• EXERCISE REQUIREMENTS: Your answer must be one number: the count of lines below that include "option".

• SOURCE MATERIAL:
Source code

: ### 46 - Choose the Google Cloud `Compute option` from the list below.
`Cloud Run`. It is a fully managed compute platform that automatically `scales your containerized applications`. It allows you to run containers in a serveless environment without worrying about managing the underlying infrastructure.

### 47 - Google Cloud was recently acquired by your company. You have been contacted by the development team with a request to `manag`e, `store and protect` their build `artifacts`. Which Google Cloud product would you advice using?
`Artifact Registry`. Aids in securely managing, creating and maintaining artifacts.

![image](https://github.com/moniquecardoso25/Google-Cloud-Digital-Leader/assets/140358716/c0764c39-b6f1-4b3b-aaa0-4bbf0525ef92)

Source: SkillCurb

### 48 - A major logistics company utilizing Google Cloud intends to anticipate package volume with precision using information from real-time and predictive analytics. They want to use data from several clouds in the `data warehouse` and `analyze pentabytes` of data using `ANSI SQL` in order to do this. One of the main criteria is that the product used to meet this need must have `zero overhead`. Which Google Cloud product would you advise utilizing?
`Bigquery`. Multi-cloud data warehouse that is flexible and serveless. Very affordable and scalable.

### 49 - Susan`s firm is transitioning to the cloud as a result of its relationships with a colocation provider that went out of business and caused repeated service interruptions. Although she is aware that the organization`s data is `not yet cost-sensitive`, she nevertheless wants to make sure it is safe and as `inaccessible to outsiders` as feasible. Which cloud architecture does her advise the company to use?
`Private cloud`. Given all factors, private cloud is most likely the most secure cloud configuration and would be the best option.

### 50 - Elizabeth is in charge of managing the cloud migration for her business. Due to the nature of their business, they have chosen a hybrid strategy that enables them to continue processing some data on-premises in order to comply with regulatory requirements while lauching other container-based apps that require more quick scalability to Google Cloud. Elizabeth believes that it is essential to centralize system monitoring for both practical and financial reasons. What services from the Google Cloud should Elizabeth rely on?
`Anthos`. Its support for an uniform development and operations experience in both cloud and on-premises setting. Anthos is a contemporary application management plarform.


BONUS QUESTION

...

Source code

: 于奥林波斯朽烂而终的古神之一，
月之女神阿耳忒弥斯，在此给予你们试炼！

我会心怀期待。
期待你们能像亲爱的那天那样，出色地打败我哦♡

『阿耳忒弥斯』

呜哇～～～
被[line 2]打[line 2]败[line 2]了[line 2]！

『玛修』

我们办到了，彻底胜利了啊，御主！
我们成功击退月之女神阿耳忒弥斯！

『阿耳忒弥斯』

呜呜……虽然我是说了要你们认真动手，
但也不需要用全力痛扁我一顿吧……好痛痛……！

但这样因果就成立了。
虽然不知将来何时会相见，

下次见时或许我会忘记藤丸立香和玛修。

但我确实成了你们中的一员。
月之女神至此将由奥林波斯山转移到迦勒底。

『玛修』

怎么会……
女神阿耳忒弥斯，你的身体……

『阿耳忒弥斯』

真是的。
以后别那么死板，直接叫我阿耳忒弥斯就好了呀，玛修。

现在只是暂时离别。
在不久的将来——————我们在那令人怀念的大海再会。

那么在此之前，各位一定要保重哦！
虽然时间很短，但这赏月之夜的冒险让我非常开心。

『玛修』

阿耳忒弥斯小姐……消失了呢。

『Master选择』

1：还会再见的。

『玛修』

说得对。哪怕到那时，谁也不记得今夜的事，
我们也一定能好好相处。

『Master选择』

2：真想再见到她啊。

• TASK RESPONSE: 2